◆ **Task to complete**: Copy the data below word for word, every line of it.

◆ **Task material**:
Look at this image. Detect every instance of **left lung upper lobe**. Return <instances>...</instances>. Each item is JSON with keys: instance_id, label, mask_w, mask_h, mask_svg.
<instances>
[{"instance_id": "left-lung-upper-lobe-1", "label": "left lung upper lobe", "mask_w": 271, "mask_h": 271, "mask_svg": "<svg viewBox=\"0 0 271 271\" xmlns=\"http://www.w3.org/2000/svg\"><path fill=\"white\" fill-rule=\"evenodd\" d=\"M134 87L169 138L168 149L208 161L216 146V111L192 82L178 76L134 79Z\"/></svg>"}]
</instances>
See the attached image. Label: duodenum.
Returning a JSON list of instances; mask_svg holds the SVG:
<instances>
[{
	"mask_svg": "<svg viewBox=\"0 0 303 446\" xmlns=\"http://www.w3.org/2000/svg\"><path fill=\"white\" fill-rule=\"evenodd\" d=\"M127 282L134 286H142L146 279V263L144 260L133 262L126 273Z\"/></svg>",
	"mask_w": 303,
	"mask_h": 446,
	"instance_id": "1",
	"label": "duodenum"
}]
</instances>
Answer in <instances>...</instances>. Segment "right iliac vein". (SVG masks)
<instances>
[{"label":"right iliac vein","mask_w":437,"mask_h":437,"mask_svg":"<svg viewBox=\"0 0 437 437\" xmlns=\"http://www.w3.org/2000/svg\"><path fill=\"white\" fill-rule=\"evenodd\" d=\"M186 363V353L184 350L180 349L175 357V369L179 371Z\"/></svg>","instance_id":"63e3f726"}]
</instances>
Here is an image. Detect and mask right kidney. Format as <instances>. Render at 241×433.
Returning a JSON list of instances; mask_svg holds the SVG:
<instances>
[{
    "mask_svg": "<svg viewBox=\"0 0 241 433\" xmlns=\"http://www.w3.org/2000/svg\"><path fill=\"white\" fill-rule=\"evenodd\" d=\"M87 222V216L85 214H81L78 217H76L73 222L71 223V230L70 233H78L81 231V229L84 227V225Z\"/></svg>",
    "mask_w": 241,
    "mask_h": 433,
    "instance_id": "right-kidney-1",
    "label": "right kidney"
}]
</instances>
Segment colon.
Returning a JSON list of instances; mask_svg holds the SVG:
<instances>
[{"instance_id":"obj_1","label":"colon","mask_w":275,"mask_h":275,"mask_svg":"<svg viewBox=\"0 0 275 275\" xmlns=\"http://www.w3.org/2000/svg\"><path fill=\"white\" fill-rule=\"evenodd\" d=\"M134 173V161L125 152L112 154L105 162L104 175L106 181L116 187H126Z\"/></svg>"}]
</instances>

◆ **Task answer**:
Look at this image. Detect every instance of **left lung upper lobe**. Return <instances>...</instances>. Each item is JSON with keys: instance_id, label, mask_w, mask_h, mask_svg.
<instances>
[{"instance_id": "left-lung-upper-lobe-1", "label": "left lung upper lobe", "mask_w": 271, "mask_h": 271, "mask_svg": "<svg viewBox=\"0 0 271 271\" xmlns=\"http://www.w3.org/2000/svg\"><path fill=\"white\" fill-rule=\"evenodd\" d=\"M134 87L169 138L168 149L208 161L216 146V111L192 82L178 76L134 79Z\"/></svg>"}]
</instances>
See the attached image. Label: duodenum.
Returning a JSON list of instances; mask_svg holds the SVG:
<instances>
[{
	"mask_svg": "<svg viewBox=\"0 0 303 446\" xmlns=\"http://www.w3.org/2000/svg\"><path fill=\"white\" fill-rule=\"evenodd\" d=\"M127 282L134 286H142L146 279V263L144 260L133 262L126 273Z\"/></svg>",
	"mask_w": 303,
	"mask_h": 446,
	"instance_id": "1",
	"label": "duodenum"
}]
</instances>
Answer in <instances>...</instances>. Segment "right iliac vein". (SVG masks)
<instances>
[{"label":"right iliac vein","mask_w":437,"mask_h":437,"mask_svg":"<svg viewBox=\"0 0 437 437\" xmlns=\"http://www.w3.org/2000/svg\"><path fill=\"white\" fill-rule=\"evenodd\" d=\"M186 363V353L184 350L180 349L175 357V369L179 371Z\"/></svg>","instance_id":"63e3f726"}]
</instances>
Here is an image. Detect and mask right kidney. Format as <instances>. Render at 241×433.
Returning a JSON list of instances; mask_svg holds the SVG:
<instances>
[{
    "mask_svg": "<svg viewBox=\"0 0 241 433\" xmlns=\"http://www.w3.org/2000/svg\"><path fill=\"white\" fill-rule=\"evenodd\" d=\"M87 222V216L85 214H81L78 217H76L73 222L71 223V230L70 233H78L81 231V229L84 227V225Z\"/></svg>",
    "mask_w": 241,
    "mask_h": 433,
    "instance_id": "right-kidney-1",
    "label": "right kidney"
}]
</instances>
Segment colon.
Returning a JSON list of instances; mask_svg holds the SVG:
<instances>
[{"instance_id":"obj_1","label":"colon","mask_w":275,"mask_h":275,"mask_svg":"<svg viewBox=\"0 0 275 275\" xmlns=\"http://www.w3.org/2000/svg\"><path fill=\"white\" fill-rule=\"evenodd\" d=\"M134 173V161L125 152L112 154L105 162L104 175L106 181L116 187H126Z\"/></svg>"}]
</instances>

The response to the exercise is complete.